» Information:
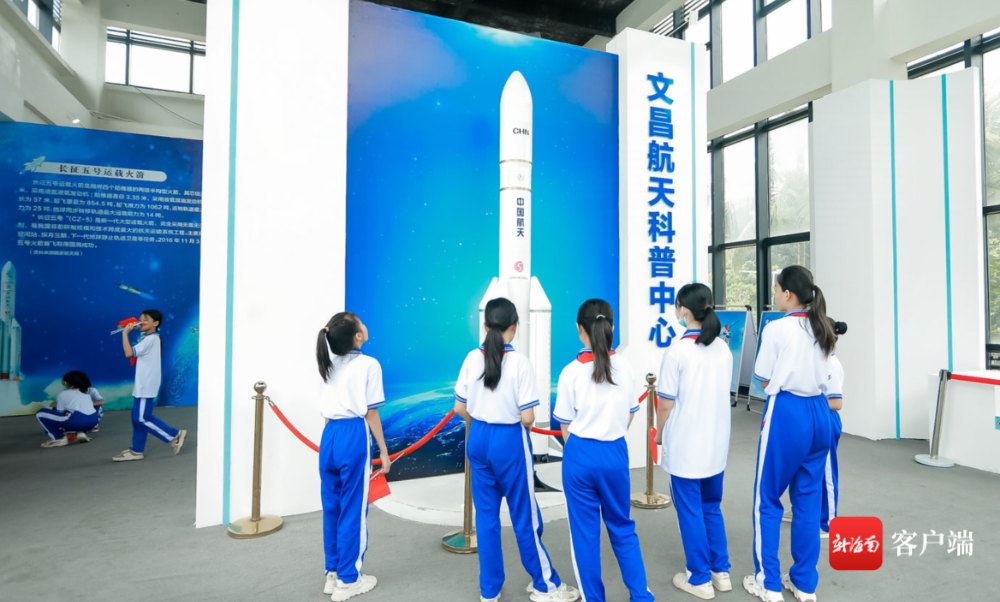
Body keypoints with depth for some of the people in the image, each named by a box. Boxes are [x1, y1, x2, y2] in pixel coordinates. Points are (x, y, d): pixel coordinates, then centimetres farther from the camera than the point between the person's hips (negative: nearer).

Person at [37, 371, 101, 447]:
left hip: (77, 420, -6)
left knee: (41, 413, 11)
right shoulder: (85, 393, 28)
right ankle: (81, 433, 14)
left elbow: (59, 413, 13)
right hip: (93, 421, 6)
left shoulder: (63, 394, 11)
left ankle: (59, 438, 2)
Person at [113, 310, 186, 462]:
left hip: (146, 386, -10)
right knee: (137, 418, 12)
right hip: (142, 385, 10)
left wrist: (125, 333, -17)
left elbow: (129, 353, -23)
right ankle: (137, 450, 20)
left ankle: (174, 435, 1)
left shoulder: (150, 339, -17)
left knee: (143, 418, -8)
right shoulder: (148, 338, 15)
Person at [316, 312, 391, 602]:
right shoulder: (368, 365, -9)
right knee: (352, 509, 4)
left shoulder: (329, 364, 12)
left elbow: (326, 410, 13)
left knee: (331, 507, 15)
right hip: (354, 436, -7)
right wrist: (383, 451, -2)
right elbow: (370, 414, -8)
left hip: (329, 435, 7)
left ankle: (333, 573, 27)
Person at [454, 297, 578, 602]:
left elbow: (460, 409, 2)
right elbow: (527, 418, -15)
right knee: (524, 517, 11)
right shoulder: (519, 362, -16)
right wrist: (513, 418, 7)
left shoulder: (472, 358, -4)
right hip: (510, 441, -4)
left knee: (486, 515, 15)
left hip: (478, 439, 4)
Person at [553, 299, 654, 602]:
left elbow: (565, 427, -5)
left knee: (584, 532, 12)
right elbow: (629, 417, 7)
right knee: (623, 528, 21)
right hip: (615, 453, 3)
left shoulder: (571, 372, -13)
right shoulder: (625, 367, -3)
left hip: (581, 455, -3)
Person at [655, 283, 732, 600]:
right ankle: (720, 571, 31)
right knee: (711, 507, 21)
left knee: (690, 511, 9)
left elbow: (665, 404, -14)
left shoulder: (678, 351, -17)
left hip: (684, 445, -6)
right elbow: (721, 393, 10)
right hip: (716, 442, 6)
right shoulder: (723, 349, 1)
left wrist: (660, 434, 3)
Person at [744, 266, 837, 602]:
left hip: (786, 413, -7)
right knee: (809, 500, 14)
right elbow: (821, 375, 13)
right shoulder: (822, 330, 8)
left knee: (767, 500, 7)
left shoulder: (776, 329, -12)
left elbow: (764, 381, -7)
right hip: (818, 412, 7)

» Activity: Copy out the listing above again, everything from the line containing "left elbow: (129, 353, -23)" down to the line containing "left elbow: (565, 427, -5)", with both of those lines included.

» Reply to the exercise:
left elbow: (129, 353, -23)
right ankle: (137, 450, 20)
left ankle: (174, 435, 1)
left shoulder: (150, 339, -17)
left knee: (143, 418, -8)
right shoulder: (148, 338, 15)
Person at [316, 312, 391, 602]:
right shoulder: (368, 365, -9)
right knee: (352, 509, 4)
left shoulder: (329, 364, 12)
left elbow: (326, 410, 13)
left knee: (331, 507, 15)
right hip: (354, 436, -7)
right wrist: (383, 451, -2)
right elbow: (370, 414, -8)
left hip: (329, 435, 7)
left ankle: (333, 573, 27)
Person at [454, 297, 578, 602]:
left elbow: (460, 409, 2)
right elbow: (527, 418, -15)
right knee: (524, 517, 11)
right shoulder: (519, 362, -16)
right wrist: (513, 418, 7)
left shoulder: (472, 358, -4)
right hip: (510, 441, -4)
left knee: (486, 515, 15)
left hip: (478, 439, 4)
Person at [553, 299, 654, 602]:
left elbow: (565, 427, -5)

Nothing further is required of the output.